• ACTION ITEM:
Copy everything in the passage about Little Falls from "People who were" down to "performer and impresario.", substituting "magician" for "illusionist".

• TEXT SEGMENT:
--- START ---
Little Falls is crisscrossed by several major roadways, including U.S. Route 46 and New Jersey Route 23. The Garden State Parkway and Interstate 80 run near the municipality. There are numerous crossings of the Upper Passaic River in town.

===Public transportation===
The Little Falls station and Montclair State University station of NJ Transit both serve Little Falls, offering service on the Montclair-Boonton Line to Hoboken Terminal in Hoboken, or from Montclair State University Station on Midtown Direct trains to New York City's Pennsylvania Station in Midtown Manhattan via the Secaucus Junction. The township was formerly served by the Great Notch station until NJ Transit closed it in January 2010 because of low ridership.

NJ Transit bus transportation is offered to the Port Authority Bus Terminal in Midtown Manhattan on the 191, 194 and 195 routes. Newark, New Jersey, is served by routes 11 and 28 (on Saturdays and Sundays). Local routes are the 704 and 705 lines. In September 2012, as part of budget cuts, NJ Transit suspended service to Newark on the 75 line.

Little Falls is approximately 21 mi from Newark Liberty International Airport and approximately 27 mi from LaGuardia Airport in Flushing, Queens, New York.

==Notable people==

People who were born in, residents of, or otherwise closely associated with Little Falls include:
- David Blaine (born 1973), illusionist
- Tommy Breen (born 1981), sideshow performer and impresario.
--- END ---
(Stored data)
--- START ---
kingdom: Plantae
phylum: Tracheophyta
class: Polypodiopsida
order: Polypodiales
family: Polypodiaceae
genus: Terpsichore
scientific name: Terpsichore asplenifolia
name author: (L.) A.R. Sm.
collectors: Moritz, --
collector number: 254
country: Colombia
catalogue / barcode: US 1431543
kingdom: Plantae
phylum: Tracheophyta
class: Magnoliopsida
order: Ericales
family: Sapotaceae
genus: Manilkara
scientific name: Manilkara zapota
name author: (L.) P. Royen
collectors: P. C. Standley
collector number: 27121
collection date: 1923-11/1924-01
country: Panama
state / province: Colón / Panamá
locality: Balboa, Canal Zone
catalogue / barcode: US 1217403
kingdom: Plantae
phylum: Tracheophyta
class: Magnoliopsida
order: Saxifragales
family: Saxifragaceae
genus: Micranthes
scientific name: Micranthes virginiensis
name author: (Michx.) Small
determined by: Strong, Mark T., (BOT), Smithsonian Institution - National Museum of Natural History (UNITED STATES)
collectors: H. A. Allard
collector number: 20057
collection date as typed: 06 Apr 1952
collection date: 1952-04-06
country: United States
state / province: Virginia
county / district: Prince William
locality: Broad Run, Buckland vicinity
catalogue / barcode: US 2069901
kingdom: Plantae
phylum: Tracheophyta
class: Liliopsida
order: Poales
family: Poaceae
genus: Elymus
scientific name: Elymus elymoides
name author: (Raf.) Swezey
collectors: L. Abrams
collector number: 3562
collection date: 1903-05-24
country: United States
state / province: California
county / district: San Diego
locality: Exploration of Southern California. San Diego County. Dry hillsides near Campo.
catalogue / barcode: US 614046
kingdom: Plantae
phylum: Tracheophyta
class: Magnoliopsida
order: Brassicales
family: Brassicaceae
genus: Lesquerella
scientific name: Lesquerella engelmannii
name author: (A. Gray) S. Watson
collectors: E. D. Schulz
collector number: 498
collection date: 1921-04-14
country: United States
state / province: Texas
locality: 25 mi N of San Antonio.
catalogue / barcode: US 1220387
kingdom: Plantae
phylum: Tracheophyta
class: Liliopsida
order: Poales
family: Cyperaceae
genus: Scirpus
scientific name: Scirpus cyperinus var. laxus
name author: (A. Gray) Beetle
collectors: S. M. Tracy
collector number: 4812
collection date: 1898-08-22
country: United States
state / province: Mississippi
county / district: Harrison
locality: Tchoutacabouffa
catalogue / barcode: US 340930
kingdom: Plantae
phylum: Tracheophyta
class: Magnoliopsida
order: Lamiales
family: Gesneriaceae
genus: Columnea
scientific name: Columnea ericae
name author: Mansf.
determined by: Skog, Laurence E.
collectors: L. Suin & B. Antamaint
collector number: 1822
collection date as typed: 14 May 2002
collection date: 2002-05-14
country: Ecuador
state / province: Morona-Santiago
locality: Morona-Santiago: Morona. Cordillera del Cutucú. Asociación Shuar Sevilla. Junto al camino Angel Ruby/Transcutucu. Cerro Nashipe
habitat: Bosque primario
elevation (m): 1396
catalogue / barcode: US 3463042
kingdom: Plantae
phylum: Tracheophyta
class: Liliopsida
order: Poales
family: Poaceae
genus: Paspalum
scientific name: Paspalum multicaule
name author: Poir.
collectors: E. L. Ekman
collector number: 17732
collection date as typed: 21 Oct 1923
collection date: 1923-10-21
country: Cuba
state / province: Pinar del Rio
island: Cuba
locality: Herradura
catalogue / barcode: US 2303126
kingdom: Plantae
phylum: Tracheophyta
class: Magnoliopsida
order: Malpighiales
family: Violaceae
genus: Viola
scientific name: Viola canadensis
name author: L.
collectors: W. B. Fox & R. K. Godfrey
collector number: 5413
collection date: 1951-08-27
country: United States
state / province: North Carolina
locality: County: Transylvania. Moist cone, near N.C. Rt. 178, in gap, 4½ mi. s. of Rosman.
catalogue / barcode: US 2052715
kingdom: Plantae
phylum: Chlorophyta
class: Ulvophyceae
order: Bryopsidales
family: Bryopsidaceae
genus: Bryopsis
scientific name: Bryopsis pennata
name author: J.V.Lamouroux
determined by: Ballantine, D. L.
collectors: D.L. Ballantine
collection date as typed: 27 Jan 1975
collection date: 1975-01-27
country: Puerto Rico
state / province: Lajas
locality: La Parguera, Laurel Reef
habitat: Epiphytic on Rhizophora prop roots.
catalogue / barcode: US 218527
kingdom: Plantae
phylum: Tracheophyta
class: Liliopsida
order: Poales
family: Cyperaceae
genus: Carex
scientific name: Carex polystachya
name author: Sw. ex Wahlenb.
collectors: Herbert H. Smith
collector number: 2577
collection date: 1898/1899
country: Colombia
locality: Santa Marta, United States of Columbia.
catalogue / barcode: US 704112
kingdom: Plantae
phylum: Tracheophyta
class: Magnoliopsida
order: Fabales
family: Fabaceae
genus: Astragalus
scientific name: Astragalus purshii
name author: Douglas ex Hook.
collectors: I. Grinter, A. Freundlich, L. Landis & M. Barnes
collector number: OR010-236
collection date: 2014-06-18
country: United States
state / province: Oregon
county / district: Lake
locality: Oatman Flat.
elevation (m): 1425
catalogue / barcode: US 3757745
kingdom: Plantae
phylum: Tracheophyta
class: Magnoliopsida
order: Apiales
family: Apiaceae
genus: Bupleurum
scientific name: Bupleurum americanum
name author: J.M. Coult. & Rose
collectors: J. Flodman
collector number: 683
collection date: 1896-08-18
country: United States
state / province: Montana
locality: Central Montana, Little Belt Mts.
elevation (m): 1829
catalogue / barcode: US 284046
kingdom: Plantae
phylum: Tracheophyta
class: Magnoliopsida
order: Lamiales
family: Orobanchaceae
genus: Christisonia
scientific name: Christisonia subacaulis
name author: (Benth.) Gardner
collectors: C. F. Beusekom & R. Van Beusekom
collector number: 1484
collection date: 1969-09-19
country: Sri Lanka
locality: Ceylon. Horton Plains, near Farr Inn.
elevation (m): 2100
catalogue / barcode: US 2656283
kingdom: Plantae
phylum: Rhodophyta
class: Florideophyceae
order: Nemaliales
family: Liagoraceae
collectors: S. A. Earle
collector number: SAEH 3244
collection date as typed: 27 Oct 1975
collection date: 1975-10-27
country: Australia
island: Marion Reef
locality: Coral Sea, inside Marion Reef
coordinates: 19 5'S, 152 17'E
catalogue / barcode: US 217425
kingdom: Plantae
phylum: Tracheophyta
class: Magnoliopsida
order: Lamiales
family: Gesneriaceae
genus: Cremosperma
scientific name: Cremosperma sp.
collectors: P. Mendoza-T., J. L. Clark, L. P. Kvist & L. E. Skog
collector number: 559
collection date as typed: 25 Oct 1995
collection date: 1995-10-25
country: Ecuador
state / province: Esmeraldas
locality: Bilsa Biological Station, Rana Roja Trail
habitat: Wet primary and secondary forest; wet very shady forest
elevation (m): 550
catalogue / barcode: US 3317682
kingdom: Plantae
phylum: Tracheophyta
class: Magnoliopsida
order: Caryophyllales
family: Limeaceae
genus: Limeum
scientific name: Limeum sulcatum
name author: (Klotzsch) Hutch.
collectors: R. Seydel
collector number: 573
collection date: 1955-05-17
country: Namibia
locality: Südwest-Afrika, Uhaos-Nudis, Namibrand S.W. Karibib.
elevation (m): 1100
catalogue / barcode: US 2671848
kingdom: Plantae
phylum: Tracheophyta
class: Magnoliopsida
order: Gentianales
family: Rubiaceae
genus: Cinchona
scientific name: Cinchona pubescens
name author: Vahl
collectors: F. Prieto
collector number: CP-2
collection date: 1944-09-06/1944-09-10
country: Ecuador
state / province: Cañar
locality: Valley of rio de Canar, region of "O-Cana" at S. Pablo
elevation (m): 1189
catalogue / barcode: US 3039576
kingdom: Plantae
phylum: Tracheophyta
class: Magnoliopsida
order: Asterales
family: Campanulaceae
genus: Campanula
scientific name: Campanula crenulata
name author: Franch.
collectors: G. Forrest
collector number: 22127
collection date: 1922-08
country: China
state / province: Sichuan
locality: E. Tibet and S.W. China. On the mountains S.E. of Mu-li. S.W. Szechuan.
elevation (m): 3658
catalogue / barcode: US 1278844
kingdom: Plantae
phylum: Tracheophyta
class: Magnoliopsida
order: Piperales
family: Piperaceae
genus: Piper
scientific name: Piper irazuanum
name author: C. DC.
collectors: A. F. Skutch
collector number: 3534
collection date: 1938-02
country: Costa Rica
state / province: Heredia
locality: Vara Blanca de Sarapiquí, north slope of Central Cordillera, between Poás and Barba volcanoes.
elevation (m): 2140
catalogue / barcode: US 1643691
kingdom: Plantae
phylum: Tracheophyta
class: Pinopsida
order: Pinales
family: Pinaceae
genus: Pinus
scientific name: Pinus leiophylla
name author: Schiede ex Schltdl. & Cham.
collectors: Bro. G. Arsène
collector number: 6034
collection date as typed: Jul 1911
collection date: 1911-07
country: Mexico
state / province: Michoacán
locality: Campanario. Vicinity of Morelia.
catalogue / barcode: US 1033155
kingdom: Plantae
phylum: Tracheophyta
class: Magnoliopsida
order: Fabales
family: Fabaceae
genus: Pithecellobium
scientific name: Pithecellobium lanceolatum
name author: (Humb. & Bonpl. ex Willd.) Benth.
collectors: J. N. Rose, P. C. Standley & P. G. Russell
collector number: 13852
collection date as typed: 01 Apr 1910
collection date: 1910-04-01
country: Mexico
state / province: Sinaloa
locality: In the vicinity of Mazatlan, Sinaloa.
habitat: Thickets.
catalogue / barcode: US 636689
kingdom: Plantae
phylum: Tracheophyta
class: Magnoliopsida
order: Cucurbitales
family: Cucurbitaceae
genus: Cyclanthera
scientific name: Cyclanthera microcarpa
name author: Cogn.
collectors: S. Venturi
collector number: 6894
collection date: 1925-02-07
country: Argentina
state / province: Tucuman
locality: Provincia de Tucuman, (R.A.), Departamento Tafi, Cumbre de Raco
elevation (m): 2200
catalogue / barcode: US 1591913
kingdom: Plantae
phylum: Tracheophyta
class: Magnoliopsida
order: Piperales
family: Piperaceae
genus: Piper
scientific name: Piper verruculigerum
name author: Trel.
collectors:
--- END ---
• WRITTEN ANSWER:
People who were born in, residents of, or otherwise closely associated with Little Falls include:
- David Blaine (born 1973), magician
- Tommy Breen (born 1981), sideshow performer and impresario.